Source texts of formatted documents
■ ■ ■ ■
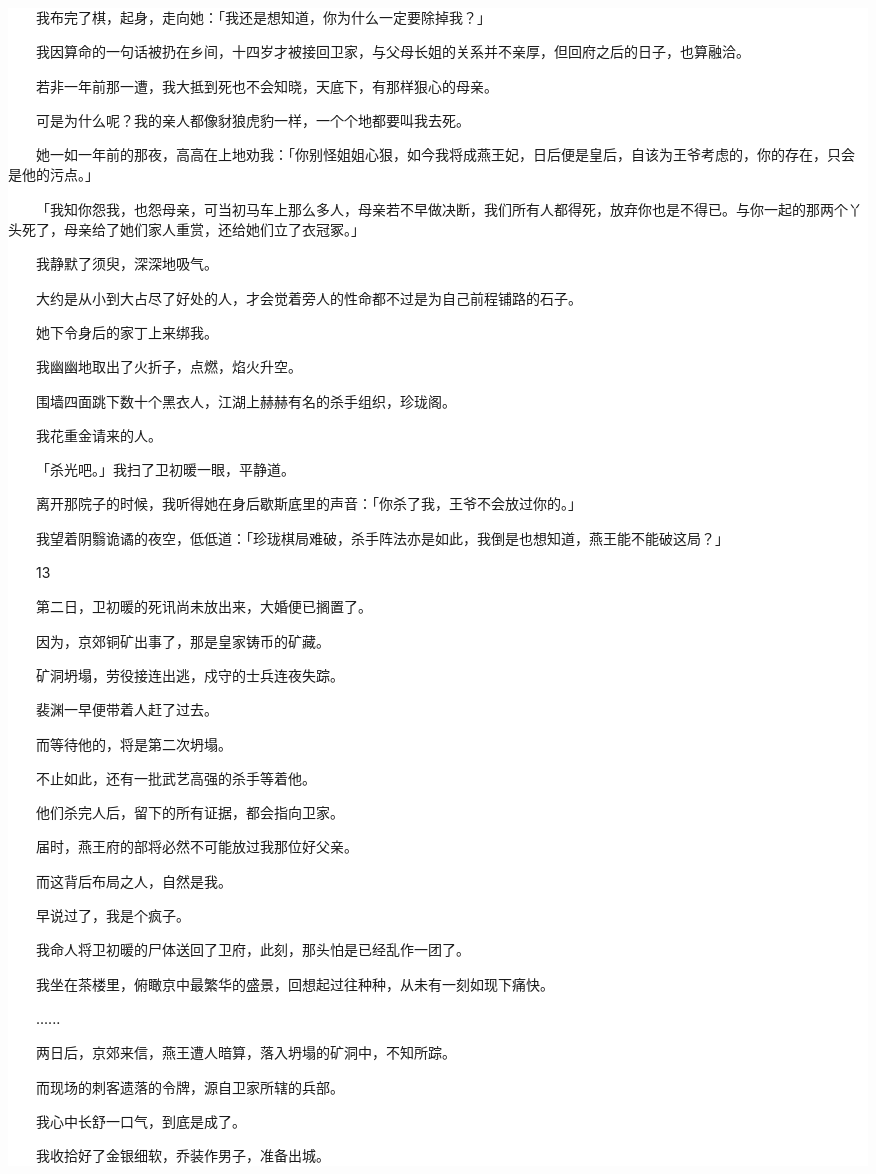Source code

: &emsp;&emsp;我布完了棋，起身，走向她：「我还是想知道，你为什么一定要除掉我？」  
  
&emsp;&emsp;我因算命的一句话被扔在乡间，十四岁才被接回卫家，与父母长姐的关系并不亲厚，但回府之后的日子，也算融洽。  
  
&emsp;&emsp;若非一年前那一遭，我大抵到死也不会知晓，天底下，有那样狠心的母亲。  
  
&emsp;&emsp;可是为什么呢？我的亲人都像豺狼虎豹一样，一个个地都要叫我去死。  
  
&emsp;&emsp;她一如一年前的那夜，高高在上地劝我：「你别怪姐姐心狠，如今我将成燕王妃，日后便是皇后，自该为王爷考虑的，你的存在，只会是他的污点。」  
  
&emsp;&emsp;「我知你怨我，也怨母亲，可当初马车上那么多人，母亲若不早做决断，我们所有人都得死，放弃你也是不得已。与你一起的那两个丫头死了，母亲给了她们家人重赏，还给她们立了衣冠冢。」  
  
&emsp;&emsp;我静默了须臾，深深地吸气。  
  
&emsp;&emsp;大约是从小到大占尽了好处的人，才会觉着旁人的性命都不过是为自己前程铺路的石子。  
  
&emsp;&emsp;她下令身后的家丁上来绑我。  
  
&emsp;&emsp;我幽幽地取出了火折子，点燃，焰火升空。  
  
&emsp;&emsp;围墙四面跳下数十个黑衣人，江湖上赫赫有名的杀手组织，珍珑阁。  
  
&emsp;&emsp;我花重金请来的人。  
  
&emsp;&emsp;「杀光吧。」我扫了卫初暖一眼，平静道。  
  
&emsp;&emsp;离开那院子的时候，我听得她在身后歇斯底里的声音：「你杀了我，王爷不会放过你的。」  
  
&emsp;&emsp;我望着阴翳诡谲的夜空，低低道：「珍珑棋局难破，杀手阵法亦是如此，我倒是也想知道，燕王能不能破这局？」  
  
&emsp;&emsp;13  
  
&emsp;&emsp;第二日，卫初暖的死讯尚未放出来，大婚便已搁置了。  
  
&emsp;&emsp;因为，京郊铜矿出事了，那是皇家铸币的矿藏。  
  
&emsp;&emsp;矿洞坍塌，劳役接连出逃，戍守的士兵连夜失踪。  
  
&emsp;&emsp;裴渊一早便带着人赶了过去。  
  
&emsp;&emsp;而等待他的，将是第二次坍塌。  
  
&emsp;&emsp;不止如此，还有一批武艺高强的杀手等着他。  
  
&emsp;&emsp;他们杀完人后，留下的所有证据，都会指向卫家。  
  
&emsp;&emsp;届时，燕王府的部将必然不可能放过我那位好父亲。  
  
&emsp;&emsp;而这背后布局之人，自然是我。  
  
&emsp;&emsp;早说过了，我是个疯子。  
  
&emsp;&emsp;我命人将卫初暖的尸体送回了卫府，此刻，那头怕是已经乱作一团了。  
  
&emsp;&emsp;我坐在茶楼里，俯瞰京中最繁华的盛景，回想起过往种种，从未有一刻如现下痛快。  
  
&emsp;&emsp;......  
  
&emsp;&emsp;两日后，京郊来信，燕王遭人暗算，落入坍塌的矿洞中，不知所踪。  
  
&emsp;&emsp;而现场的刺客遗落的令牌，源自卫家所辖的兵部。  
  
&emsp;&emsp;我心中长舒一口气，到底是成了。  
  
&emsp;&emsp;我收拾好了金银细软，乔装作男子，准备出城。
■ ■ ■ ■
Which lines of the data contain the string "不知所踪"? Report each such line in full, and treat case as significant when matching.

&emsp;&emsp;两日后，京郊来信，燕王遭人暗算，落入坍塌的矿洞中，不知所踪。  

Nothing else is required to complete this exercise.